The judicial phrase inter sīcāriōs means ‘on the charge of assassination.’ I’m not sure if this is as general use of inter (neither A&G nor L&S seems to say) but if I may title the ‘criminal inter‘ (from crīmen, charge/accusation) preposition, then consider the following possibilities:
inter impudentēs: on the charge of shamelessness
inter cinaedōs: on the charge of sodomy
By any and all means, correct me if I’m crazy or defend me if you think I might be on to something. I realize this is speculation; we only have limited textual data to support a theory on either side—it’s really a matter of personal judgment and extrapolation based on our available resources.
One of the more idiomatic uses of the Latin accusative is a part for whole construction, the synechdochical (συνεκδοχή) accusative, wherein the accusative subject specifies the range of the verb or adjective. This is also called the Greek Accusative, or the Accusative of Specification.
Caput nectentur: they shall be bound at the head.
Nūda genū fuit: she was bare to the knees.
Femur trāgulā ictus vēnit: he arrived wounded in the thigh by a dark.
The vocative macte is a party to a particular Latin idiom that you may encounter. Macte is the imperative of the Latin second declension adjective mactus (blessed, honored, cf. Greek μακάριος).
The idiom runs like this:
Macte (estō) (virtūte): success attend your honor!

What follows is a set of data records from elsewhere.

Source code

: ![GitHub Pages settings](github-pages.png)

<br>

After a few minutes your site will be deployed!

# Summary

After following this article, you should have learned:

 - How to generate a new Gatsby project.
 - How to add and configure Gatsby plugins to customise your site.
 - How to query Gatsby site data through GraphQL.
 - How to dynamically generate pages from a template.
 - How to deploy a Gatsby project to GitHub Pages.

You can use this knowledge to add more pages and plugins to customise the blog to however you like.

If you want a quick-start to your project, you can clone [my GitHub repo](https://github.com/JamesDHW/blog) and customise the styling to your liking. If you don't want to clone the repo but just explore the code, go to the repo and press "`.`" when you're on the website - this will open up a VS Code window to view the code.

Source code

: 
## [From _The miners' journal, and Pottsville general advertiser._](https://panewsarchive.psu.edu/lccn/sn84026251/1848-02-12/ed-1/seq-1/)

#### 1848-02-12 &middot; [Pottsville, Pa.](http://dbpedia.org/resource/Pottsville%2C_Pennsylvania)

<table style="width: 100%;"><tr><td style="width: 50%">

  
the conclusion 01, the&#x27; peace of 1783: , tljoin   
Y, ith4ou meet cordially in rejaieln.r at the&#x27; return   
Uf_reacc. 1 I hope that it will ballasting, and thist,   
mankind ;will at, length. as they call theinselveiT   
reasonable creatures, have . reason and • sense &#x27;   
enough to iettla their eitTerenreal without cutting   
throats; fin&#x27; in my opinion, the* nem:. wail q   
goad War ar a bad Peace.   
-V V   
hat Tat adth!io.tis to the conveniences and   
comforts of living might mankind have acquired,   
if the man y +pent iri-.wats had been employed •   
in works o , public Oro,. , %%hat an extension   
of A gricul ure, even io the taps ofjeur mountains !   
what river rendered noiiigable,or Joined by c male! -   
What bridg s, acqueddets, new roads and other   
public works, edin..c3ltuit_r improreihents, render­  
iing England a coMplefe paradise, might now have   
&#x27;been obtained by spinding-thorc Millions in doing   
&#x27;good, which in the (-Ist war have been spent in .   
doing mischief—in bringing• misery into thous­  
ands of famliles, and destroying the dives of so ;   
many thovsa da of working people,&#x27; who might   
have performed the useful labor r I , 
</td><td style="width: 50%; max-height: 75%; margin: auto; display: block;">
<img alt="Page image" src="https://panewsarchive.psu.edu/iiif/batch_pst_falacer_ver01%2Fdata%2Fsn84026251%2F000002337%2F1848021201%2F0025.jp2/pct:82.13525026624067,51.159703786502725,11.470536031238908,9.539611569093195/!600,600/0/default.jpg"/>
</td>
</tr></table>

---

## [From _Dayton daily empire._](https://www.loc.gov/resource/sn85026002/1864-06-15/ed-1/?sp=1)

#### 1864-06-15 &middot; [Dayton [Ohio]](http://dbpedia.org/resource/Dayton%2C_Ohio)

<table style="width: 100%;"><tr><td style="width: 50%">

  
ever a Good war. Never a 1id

Now, the ‘standard’ rendering offered by A&G (^^^) is a little too translationese, in my view. Something like, ‘be blessed in honor’ would more closely attend to the syntax of each word.
Further, realize that both estō and virtūte are optional, but at least one of the two must be present (macte estō virtūte, macte estō, macte virtūte).
With just macte! we have a different idiom all together (blessed! — something like the English ‘fantastic’ or ‘awesome’ or ‘that’s great.’)
Finally, we should echo A&G’s hesitation about the fact that the quantity of the final -e in macte is indiscernible given the extant verse poetry that contains this idiom, and therefore it might actually be mactē, an adverb. It is a matter of scholarly dispute.